PROBLEM DESCRIPTION
Count every line below in which "baseline" occurs, then give only the count.

Collected data entries:
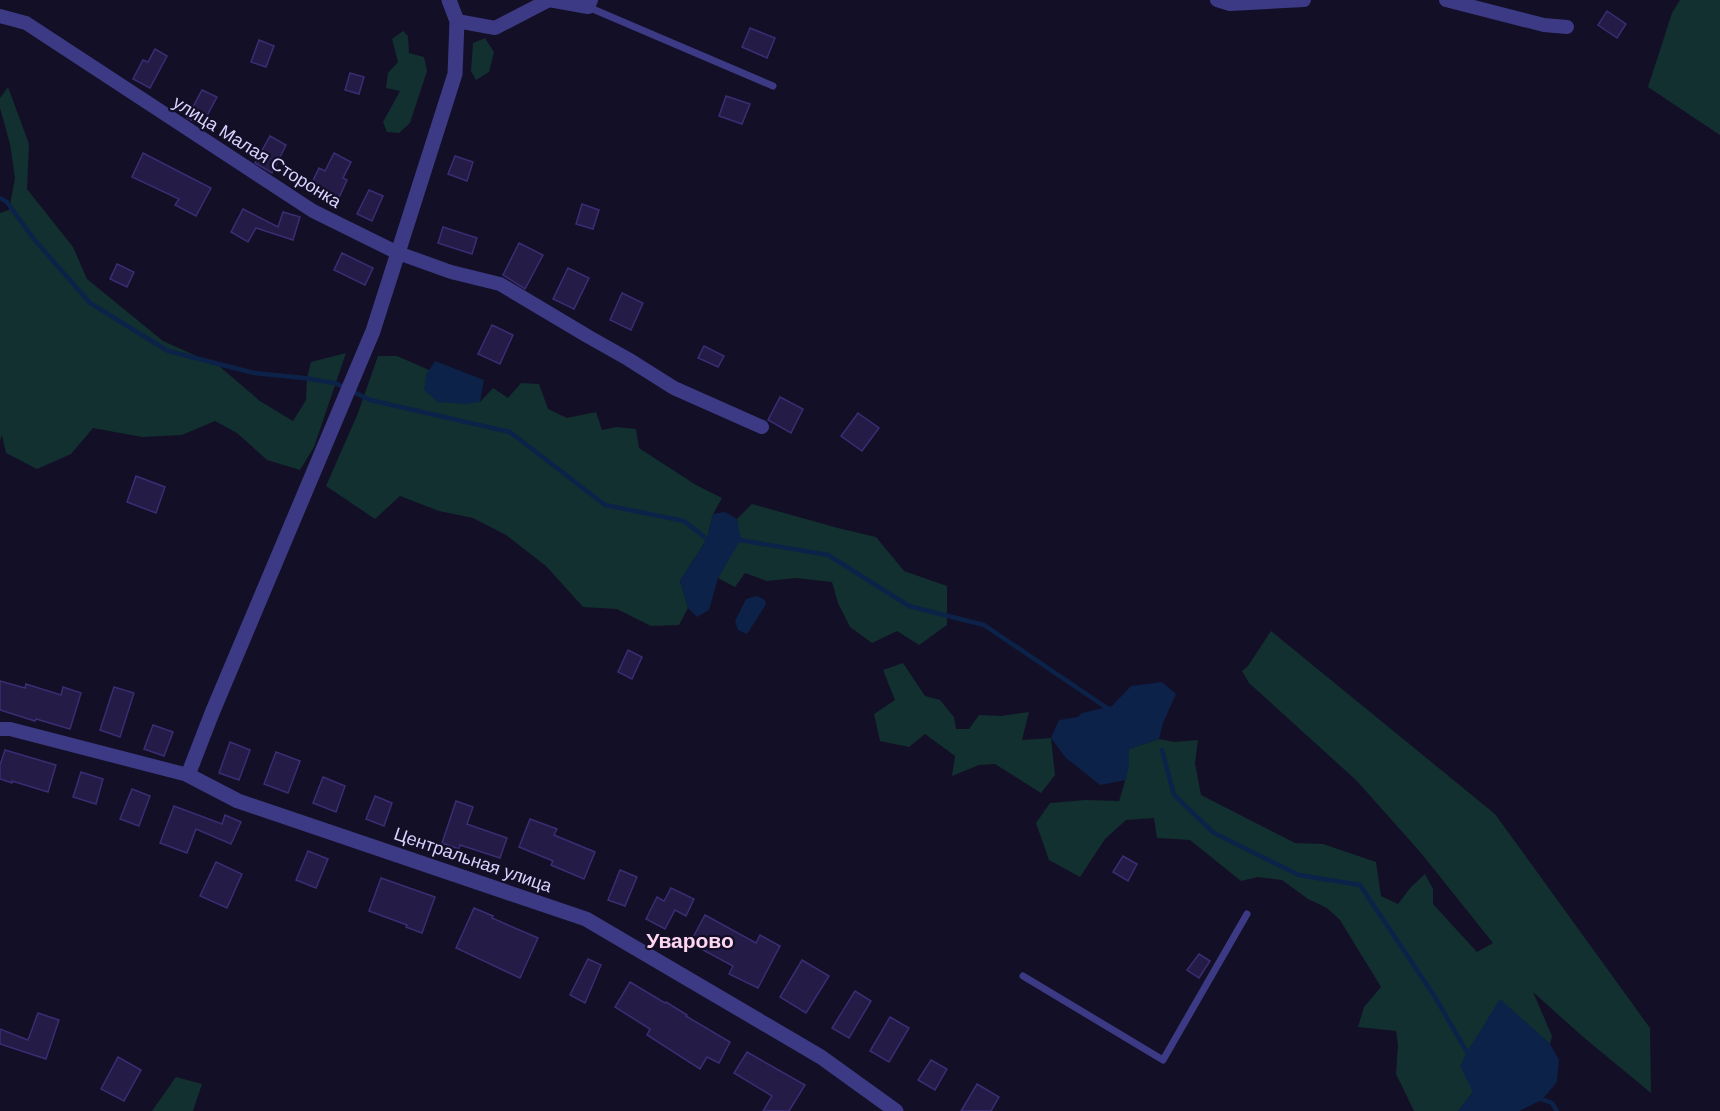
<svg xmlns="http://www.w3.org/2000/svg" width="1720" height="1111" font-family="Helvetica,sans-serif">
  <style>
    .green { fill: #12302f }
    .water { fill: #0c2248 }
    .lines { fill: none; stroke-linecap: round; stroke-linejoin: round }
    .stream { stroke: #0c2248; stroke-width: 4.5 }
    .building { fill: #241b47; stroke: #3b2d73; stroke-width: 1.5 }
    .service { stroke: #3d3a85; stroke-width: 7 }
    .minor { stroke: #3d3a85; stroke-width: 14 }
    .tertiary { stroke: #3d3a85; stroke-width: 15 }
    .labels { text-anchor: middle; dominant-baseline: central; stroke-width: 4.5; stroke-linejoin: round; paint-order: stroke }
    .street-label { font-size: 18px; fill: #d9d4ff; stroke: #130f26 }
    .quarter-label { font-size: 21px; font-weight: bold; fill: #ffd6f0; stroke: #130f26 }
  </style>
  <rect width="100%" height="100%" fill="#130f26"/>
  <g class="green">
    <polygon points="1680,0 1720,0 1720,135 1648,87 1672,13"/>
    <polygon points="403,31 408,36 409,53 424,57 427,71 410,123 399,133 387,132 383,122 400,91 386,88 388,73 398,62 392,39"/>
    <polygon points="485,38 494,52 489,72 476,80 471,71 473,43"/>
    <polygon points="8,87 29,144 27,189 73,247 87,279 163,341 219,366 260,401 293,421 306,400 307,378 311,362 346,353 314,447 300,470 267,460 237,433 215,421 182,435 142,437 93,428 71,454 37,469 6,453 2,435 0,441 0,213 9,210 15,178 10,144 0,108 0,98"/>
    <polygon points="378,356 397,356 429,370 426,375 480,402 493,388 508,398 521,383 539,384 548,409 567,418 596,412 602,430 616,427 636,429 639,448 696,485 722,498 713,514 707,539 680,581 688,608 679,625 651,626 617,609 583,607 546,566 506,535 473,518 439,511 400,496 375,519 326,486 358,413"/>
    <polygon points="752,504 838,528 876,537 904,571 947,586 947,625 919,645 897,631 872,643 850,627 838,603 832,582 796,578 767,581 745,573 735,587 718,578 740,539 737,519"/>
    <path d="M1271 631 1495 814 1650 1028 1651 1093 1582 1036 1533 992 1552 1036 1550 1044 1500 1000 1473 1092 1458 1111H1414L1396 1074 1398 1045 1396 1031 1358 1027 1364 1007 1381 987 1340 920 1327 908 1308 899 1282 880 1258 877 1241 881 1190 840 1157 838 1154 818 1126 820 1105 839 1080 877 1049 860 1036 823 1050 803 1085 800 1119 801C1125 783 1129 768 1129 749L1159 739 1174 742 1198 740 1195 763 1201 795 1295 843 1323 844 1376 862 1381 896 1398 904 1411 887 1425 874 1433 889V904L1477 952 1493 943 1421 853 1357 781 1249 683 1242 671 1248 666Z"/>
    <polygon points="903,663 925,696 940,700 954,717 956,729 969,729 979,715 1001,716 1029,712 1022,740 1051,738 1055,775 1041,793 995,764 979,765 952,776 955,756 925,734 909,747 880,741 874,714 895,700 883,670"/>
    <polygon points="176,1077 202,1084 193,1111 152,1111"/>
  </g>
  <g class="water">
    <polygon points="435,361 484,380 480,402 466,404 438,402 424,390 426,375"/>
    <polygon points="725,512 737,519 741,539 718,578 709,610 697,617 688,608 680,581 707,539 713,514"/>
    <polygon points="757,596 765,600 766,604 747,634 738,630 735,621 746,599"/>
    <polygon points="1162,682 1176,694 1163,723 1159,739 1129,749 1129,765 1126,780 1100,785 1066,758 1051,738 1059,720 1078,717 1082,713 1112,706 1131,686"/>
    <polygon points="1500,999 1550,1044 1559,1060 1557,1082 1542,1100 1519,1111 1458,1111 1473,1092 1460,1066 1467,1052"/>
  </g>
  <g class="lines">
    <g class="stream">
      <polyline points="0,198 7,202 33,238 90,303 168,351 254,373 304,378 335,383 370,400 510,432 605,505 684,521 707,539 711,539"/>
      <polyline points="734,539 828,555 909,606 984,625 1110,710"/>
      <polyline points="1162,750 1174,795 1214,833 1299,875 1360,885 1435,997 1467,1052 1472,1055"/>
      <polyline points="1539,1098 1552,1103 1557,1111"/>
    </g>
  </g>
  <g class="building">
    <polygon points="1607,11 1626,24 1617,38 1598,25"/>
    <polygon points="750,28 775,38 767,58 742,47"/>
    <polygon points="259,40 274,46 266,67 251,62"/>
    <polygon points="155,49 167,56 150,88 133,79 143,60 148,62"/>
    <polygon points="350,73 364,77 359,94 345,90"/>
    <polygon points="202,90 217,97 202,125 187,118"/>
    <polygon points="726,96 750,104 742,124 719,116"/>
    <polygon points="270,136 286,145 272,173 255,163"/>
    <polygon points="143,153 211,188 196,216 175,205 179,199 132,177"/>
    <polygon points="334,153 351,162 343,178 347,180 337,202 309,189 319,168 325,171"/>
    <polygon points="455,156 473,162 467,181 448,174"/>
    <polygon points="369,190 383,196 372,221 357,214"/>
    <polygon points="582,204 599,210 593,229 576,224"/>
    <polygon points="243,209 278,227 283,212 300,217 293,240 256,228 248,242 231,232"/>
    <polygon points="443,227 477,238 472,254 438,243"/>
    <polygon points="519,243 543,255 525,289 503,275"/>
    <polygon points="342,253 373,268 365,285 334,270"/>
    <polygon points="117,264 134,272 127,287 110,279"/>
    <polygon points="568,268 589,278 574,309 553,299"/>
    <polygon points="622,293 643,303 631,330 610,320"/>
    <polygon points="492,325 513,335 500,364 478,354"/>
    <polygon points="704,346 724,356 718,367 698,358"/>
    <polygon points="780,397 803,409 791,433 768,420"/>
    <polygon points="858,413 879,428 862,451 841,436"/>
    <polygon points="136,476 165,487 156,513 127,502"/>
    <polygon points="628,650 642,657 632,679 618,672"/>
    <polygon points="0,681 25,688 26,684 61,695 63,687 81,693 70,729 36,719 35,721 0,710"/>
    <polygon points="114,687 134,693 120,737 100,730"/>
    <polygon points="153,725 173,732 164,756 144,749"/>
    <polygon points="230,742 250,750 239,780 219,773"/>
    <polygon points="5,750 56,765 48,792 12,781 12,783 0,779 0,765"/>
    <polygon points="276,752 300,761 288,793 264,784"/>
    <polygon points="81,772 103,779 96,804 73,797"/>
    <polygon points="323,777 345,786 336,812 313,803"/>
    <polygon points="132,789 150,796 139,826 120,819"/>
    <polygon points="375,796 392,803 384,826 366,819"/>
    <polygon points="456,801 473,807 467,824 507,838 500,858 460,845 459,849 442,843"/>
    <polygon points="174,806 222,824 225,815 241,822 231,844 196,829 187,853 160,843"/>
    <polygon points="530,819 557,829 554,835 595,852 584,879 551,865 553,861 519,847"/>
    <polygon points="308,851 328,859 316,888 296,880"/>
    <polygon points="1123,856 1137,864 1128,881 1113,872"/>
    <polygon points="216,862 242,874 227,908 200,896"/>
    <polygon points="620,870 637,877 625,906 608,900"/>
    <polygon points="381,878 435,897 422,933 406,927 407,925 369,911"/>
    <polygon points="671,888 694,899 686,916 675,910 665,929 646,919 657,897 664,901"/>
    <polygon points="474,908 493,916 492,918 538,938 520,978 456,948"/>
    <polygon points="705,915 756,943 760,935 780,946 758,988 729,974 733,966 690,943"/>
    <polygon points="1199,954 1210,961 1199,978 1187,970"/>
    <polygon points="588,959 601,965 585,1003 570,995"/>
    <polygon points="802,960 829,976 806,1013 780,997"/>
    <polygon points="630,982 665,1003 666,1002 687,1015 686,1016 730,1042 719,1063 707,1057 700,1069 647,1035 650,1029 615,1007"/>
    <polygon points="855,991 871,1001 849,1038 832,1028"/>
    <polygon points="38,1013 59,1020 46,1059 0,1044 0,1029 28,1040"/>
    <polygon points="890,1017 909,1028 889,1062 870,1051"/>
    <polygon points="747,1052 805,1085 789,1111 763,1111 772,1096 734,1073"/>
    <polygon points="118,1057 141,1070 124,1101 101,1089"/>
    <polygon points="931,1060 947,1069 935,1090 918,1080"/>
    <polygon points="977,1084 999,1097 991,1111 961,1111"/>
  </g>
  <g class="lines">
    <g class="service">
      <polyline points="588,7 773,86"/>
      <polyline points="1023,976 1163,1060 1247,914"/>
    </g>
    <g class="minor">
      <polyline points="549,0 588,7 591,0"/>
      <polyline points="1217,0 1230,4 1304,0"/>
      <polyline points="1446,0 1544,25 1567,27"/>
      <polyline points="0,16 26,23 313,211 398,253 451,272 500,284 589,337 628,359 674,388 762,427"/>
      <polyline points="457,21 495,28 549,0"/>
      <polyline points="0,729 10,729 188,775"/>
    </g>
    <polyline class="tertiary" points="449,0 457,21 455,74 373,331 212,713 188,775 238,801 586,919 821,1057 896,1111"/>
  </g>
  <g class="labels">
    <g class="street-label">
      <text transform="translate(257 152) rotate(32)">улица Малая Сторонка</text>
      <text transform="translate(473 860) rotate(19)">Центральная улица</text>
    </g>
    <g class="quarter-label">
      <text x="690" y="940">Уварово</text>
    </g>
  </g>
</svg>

...

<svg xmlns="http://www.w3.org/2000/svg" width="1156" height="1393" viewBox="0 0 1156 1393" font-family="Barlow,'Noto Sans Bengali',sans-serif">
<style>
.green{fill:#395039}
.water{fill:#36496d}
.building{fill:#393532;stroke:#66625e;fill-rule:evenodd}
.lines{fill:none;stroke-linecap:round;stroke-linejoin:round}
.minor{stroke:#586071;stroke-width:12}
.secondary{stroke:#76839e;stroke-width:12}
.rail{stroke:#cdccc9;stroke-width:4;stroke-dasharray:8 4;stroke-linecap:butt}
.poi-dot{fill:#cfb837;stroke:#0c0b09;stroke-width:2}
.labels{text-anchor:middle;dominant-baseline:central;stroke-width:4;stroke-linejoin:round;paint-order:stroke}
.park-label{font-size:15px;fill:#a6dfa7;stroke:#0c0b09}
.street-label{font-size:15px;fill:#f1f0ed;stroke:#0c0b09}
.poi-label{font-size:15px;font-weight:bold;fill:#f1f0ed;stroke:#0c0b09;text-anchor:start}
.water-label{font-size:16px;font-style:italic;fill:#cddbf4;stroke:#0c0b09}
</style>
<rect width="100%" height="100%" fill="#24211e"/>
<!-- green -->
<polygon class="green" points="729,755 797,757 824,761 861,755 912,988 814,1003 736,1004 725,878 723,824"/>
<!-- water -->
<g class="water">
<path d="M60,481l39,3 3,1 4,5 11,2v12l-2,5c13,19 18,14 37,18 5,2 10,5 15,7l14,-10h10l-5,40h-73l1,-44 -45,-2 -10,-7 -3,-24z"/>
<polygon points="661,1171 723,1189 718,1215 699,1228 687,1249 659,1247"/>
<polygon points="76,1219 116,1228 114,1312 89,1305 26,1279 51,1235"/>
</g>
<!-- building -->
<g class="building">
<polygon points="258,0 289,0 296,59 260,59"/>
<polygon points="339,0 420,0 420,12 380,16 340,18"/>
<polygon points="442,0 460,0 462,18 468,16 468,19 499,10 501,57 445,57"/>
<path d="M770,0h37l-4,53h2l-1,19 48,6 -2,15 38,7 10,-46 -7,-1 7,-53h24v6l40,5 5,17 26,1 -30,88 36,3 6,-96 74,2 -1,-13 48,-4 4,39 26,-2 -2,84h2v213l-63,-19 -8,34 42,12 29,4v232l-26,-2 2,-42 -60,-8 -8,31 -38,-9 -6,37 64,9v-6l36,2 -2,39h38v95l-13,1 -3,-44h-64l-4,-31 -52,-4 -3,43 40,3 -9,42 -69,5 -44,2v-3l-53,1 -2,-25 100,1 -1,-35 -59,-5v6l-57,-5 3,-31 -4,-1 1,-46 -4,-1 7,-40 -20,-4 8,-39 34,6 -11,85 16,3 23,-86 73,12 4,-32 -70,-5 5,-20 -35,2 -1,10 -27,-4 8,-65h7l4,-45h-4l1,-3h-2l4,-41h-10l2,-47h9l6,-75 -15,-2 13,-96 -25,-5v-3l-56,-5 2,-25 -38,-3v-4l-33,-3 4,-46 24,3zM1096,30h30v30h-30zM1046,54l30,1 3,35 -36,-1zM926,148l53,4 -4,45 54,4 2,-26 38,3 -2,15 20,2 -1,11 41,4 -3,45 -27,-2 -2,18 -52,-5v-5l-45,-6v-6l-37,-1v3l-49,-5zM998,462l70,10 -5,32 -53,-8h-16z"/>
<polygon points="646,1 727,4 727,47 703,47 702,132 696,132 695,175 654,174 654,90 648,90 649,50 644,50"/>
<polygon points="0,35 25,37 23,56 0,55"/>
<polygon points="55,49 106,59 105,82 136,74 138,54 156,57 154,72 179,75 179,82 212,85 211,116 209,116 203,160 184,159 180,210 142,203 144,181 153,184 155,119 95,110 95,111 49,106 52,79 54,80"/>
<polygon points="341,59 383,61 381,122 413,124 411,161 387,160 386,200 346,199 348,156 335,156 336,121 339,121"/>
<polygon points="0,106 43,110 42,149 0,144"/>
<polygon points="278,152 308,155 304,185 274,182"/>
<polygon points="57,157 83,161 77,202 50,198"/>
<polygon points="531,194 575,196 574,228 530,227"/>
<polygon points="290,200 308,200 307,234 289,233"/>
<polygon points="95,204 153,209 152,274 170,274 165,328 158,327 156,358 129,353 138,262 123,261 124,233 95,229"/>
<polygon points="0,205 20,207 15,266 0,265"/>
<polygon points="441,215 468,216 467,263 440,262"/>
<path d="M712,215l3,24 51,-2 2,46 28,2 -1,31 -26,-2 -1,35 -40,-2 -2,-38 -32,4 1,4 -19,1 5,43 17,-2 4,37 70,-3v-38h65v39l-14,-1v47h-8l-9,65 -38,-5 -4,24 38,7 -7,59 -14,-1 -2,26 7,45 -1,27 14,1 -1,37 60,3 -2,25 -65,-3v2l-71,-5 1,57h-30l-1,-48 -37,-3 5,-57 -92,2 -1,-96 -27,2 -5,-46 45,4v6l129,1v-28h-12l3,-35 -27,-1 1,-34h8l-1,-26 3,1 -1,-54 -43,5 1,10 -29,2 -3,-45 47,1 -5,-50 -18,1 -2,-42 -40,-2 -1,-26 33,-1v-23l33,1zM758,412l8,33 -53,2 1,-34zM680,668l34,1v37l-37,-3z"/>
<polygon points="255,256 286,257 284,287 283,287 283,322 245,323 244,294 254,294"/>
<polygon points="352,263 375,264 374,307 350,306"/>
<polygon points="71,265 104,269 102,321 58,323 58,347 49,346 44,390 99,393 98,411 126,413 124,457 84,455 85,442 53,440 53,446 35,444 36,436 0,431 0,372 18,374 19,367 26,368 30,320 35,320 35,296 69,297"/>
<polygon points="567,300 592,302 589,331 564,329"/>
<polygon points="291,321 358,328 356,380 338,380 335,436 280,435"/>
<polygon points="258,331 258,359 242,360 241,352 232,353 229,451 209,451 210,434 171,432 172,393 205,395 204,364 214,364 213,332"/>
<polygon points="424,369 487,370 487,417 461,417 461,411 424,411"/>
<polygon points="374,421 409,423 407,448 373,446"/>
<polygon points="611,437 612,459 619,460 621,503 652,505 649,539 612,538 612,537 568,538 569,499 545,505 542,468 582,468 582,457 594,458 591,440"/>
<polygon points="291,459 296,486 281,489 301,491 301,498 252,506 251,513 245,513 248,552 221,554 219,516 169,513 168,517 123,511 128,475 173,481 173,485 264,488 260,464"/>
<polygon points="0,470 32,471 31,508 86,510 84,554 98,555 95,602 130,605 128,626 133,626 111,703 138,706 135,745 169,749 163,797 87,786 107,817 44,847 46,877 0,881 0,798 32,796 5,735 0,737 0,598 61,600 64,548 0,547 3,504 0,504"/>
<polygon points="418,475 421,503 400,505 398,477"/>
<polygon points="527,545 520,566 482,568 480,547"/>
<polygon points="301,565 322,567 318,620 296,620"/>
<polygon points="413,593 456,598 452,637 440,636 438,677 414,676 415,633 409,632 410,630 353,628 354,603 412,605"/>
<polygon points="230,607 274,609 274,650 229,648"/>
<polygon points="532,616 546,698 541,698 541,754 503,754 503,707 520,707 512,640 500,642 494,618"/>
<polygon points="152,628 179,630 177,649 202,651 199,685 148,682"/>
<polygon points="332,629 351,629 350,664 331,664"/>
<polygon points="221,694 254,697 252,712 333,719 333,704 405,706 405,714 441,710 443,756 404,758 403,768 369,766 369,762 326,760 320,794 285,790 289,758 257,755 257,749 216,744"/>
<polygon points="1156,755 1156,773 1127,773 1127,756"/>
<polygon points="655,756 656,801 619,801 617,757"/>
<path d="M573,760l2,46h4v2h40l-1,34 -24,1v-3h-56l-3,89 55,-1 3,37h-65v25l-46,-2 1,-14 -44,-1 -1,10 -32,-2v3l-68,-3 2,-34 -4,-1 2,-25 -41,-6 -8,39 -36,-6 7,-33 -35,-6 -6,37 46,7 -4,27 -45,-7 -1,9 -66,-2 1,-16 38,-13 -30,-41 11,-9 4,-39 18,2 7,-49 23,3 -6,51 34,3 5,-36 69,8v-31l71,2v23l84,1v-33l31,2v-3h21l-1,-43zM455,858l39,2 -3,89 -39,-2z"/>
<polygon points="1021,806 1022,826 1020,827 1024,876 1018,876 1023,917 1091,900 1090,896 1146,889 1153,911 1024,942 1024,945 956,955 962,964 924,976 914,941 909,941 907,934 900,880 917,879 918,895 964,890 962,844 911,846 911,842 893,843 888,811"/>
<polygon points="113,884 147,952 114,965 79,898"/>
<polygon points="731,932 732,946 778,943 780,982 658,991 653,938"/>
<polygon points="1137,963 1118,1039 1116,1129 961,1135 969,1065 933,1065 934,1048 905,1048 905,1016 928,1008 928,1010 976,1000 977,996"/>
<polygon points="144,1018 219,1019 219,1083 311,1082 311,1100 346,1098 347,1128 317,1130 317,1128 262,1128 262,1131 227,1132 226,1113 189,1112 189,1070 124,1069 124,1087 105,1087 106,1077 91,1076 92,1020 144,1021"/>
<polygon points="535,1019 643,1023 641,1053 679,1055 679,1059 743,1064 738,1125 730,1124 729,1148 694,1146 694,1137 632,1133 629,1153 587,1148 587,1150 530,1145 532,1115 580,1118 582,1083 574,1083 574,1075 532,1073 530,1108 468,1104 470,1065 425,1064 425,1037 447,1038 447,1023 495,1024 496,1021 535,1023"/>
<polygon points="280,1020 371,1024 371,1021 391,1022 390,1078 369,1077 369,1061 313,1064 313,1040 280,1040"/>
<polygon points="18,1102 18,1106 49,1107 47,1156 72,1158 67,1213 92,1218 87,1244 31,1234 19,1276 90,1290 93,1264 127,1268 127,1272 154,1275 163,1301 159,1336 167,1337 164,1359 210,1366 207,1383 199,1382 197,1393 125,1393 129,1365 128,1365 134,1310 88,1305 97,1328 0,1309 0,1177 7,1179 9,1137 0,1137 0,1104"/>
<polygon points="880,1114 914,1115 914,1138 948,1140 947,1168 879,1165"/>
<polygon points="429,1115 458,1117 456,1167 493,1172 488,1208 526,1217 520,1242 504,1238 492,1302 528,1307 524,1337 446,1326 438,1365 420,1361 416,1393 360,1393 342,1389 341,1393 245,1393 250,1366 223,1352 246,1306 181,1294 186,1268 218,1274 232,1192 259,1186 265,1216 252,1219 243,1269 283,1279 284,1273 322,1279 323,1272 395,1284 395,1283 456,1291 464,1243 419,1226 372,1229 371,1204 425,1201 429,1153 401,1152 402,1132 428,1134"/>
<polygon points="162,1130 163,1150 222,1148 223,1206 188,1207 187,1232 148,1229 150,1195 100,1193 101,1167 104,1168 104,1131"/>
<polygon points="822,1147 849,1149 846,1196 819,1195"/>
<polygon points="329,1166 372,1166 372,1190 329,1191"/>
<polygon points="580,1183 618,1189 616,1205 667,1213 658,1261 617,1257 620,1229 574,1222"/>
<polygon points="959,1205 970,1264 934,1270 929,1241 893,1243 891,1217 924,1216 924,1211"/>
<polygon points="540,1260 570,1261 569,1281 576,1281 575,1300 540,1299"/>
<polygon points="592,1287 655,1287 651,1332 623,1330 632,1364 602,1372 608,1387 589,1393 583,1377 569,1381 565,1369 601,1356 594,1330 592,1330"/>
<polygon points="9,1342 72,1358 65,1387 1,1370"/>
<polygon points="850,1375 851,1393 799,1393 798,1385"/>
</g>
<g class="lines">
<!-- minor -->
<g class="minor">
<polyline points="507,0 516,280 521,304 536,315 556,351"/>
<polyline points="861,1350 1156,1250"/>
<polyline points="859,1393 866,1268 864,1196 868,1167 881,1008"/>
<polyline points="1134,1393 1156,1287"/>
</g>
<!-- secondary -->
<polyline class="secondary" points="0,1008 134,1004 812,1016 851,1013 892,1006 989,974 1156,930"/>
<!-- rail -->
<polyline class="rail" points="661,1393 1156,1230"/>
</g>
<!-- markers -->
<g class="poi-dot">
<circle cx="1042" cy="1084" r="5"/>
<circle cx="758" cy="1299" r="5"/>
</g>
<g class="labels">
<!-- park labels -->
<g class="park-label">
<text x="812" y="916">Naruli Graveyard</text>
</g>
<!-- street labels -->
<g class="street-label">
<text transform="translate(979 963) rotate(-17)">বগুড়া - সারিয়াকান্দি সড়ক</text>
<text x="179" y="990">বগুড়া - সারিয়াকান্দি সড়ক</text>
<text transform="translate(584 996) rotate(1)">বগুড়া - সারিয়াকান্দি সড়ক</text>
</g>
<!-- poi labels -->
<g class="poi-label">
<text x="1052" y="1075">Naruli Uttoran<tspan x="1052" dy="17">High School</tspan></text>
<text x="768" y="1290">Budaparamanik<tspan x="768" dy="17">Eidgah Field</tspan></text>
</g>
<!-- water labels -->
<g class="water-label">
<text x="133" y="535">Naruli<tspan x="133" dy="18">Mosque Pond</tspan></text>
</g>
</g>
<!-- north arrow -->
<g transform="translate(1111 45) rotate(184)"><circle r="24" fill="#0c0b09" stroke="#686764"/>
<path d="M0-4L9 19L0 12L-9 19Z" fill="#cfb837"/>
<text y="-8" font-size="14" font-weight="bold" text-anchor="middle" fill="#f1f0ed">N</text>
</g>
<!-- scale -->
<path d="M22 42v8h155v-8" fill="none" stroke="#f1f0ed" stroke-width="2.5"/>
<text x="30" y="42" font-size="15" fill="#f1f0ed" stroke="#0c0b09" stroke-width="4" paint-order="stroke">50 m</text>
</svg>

SOLUTION
2